DIARY:夕焼け少年漂流記

 

2012.10.22

第36号 TMI の遠山友寛先生

 TMIの遠山先生は、簡単にその人柄を語れるような気がするだけに、実は深遠なる弁護士キャリアを歩いてこられたに違いない。
 そのお人柄をあえて簡単に言わせてもらえれば、

「強くて、明るくて、逞しくて、繊細で、情がある」

 この朝も、行きつけのサウナの中で世間話。
 「テレビは本当に軽くて、面白くなくなりましたね」(T)
 「そうですね。テレビが変われば、少しはこの国もよくなりますね」(H) 「大体この政治的な問題は、そこがポイントじゃないんですよね」(T)
 「制作しているディレクターの問題意識がないんじゃないですか」(H)

 この夜、先生の弁護士事務所の近くにあるホテルで“Entertainment/Team Japan”という会合が先生の主催で行われた。この会合の趣旨は月刊「美楽」11月号の3ページ目に御執筆頂いたのだが、要は
“目立つことを何となく避けてしまう「日本人」が主流になってしまい、日本人の文化度が企画商品化してしまった・・・・・”。

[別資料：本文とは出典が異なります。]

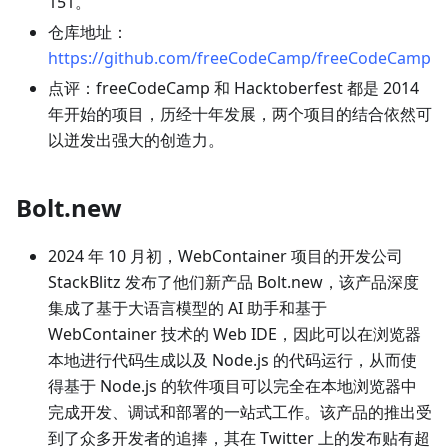
151。
仓库地址：
https://github.com/freeCodeCamp/freeCodeCamp
点评：freeCodeCamp 和 Hacktoberfest 都是 2014
年开始的项目，历经十年发展，两个项目的结合依然可
以迸发出强大的创造力。
Bolt.new
2024 年 10 月初，WebContainer 项目的开发公司
StackBlitz 发布了他们新产品 Bolt.new，该产品深度
集成了基于大语言模型的 AI 助手和基于
WebContainer 技术的 Web IDE，因此可以在浏览器
本地进行代码生成以及 Node.js 的代码运行，从而使
得基于 Node.js 的软件项目可以完全在本地浏览器中
完成开发、调试和部署的一站式工作。该产品的推出受
到了众多开发者的追捧，其在 Twitter 上的发布贴有超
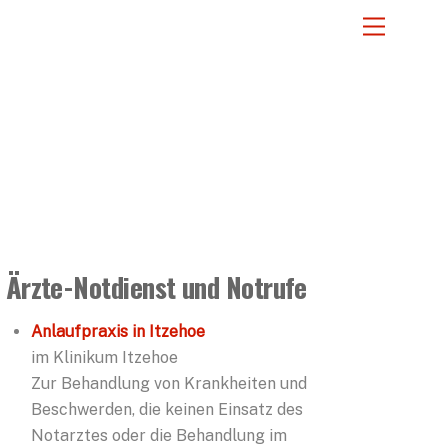
Menu
Ärzte-Notdienst und Notrufe
Anlaufpraxis in Itzehoe
im Klinikum Itzehoe
Zur Behandlung von Krankheiten und
Beschwerden, die keinen Einsatz des
Notarztes oder die Behandlung im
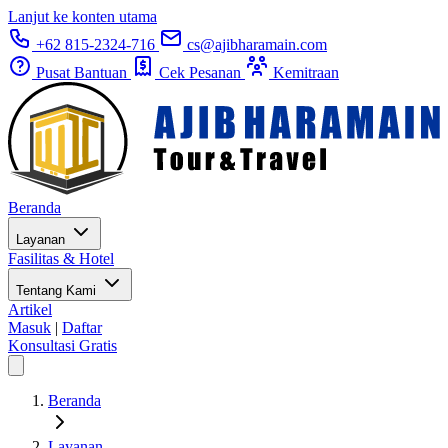
Lanjut ke konten utama
+62 815-2324-716
cs@ajibharamain.com
Pusat Bantuan
Cek Pesanan
Kemitraan
Beranda
Layanan
Fasilitas & Hotel
Tentang Kami
Artikel
Masuk
|
Daftar
Konsultasi Gratis
Beranda
Layanan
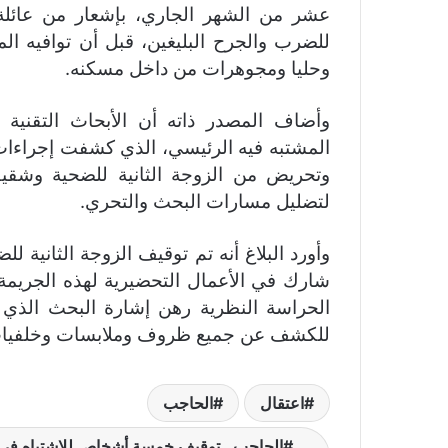
للضرب والجرح البليغين، قبل أن توافيه الم
وحليا ومجوهرات من داخل مسكنه.
وأضاف المصدر ذاته أن الأبحاث التقنية 
المشتبه فيه الرئيسي، الذي كشفت إجراءات
وتحريض من الزوجة الثانية للضحية وشقيقي
لتضليل مسارات البحث والتحري.
وأورد البلاغ أنه تم توقيف الزوجة الثاني
شارك في الأعمال التحضيرية لهذه الجريمة،
الحراسة النظرية رهن إشارة البحث الذي 
للكشف عن جميع ظروف وملابسات وخلفيات 
اعتقال
الحاجب
الحاجب.. توقيف خمسة أشخاص للاشتباه في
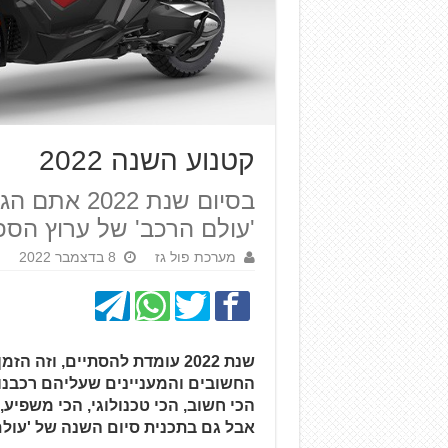
קטנוע השנה 2022
בסיום שנת
'עולם הרכב' של ערוץ הספ
מערכת פול גז
8 בדצמבר 2022
שנת 2022 עומדת להסתיים, ו
הכי חשוב, הכי טכנולוגי, הכי משפיע
אבל גם בתכנית סיום השנה של 'עולם הרכב' בערוץ ספורט 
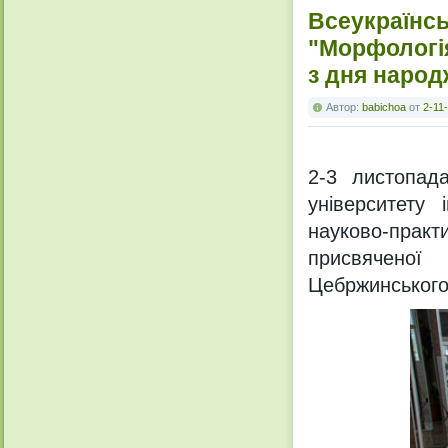
Всеукраїнсь
"Морфологія
з дня народ
Автор:
babichoa
от
2-11
2-3 листопад
університету
науково-прак
присвячено
Цебржинського 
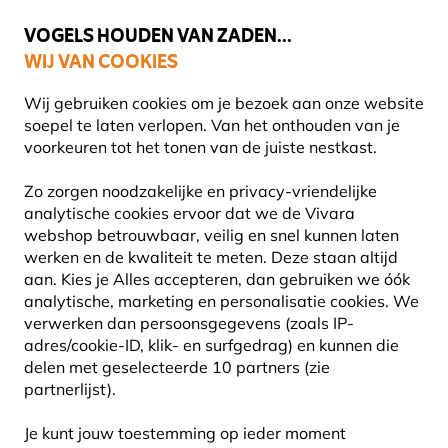
🌻
NIEUW - Spaar voor korting bij elke aankoop met
Vivara Plus
VOGELS HOUDEN VAN ZADEN...
WIJ VAN COOKIES
Uitstekend beoordeeld door klanten in 11 landen
Gratis thuisbezorgd bij orders vanaf €59
Wij gebruiken cookies om je bezoek aan onze website
soepel te laten verlopen. Van het onthouden van je
voorkeuren tot het tonen van de juiste nestkast.
Vogel voederhuis
Voedersilo's voor vogels
Zo zorgen noodzakelijke en privacy-vriendelijke
analytische cookies ervoor dat we de Vivara
webshop betrouwbaar, veilig en snel kunnen laten
10% KORTING
werken en de kwaliteit te meten. Deze staan altijd
aan. Kies je Alles accepteren, dan gebruiken we óók
analytische, marketing en personalisatie cookies. We
verwerken dan persoonsgegevens (zoals IP-
adres/cookie-ID, klik- en surfgedrag) en kunnen die
delen met geselecteerde 10 partners (zie
partnerlijst).
Je kunt jouw toestemming op ieder moment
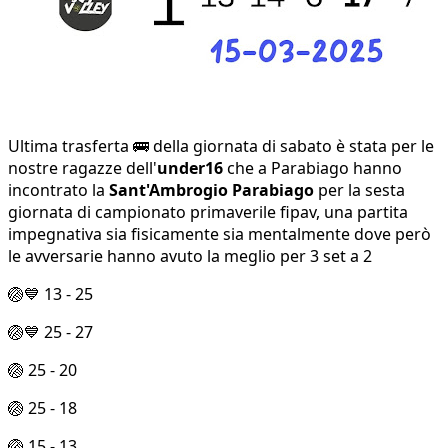
Ultima trasferta 🚌 della giornata di sabato è stata per le
nostre ragazze dell'
under16
che a Parabiago hanno
incontrato la
Sant'Ambrogio Parabiago
per la sesta
giornata di campionato primaverile fipav, una partita
impegnativa sia fisicamente sia mentalmente dove però
le avversarie hanno avuto la meglio per 3 set a 2
🏐💙 13 - 25
🏐💙 25 - 27
🏐 25 - 20
🏐 25 - 18
🏐 15 - 13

 よって、この会合でコンテンツと言われている業界に所属している人が一堂に会し、“もう一度日本人のつまらない文化感を打破するためのエネルギーを結集しよう”という趣旨。
 
 「発起人もいなければ、主催者もいないのが、自然ですよね」(T)
 「・・・・・・・・先生しか出来ないプロデュースですね」(H)

 同じ九州人として、誇りに思う先輩である。




2012.10.08

第35号 浜松町の蘇生

 浜松町の蘇生は、JR山手線の中でも最大の目玉である。
 一日に17万人の乗降客が行き交い、羽田空港も24時間化空港へと向かい、この街は、日本のどの駅よりも国際化された都市になる。

 大門から増上寺へと向かう参道と第一京浜の交差する東南の一角には、この街の住人なら誰もが知る金毘羅うどん屋がある。
 仕事を終えたサラリーマンはまずは、名物の秋田屋の目が開けられないほどのやきとりを焼く煙の中で、数本のもつの串焼きを平らげる。続いて、行きつけの居酒屋で、晩酌セットを2〜3時間ゆっくりとたしなみ、終電の確認を腕時計でチェックした後、残りの数十分で金毘羅うどんを食べにこの店の暖簾をくぐる。
 言ってみれば、この店はこの浜松町に住むサラリーマンたちの一日の最後を締めくくる“締めの店”なのだ。


 この一角に、新しいビルが建造される。名物の金毘羅うどんも三十年近い歴史を閉じることになるようだ。
 創造的破壊なのか、破壊的創造なのか、都市はいつも呼吸をしているが、それが街にとって健全なのか、不健康なのか、誰も検証しない。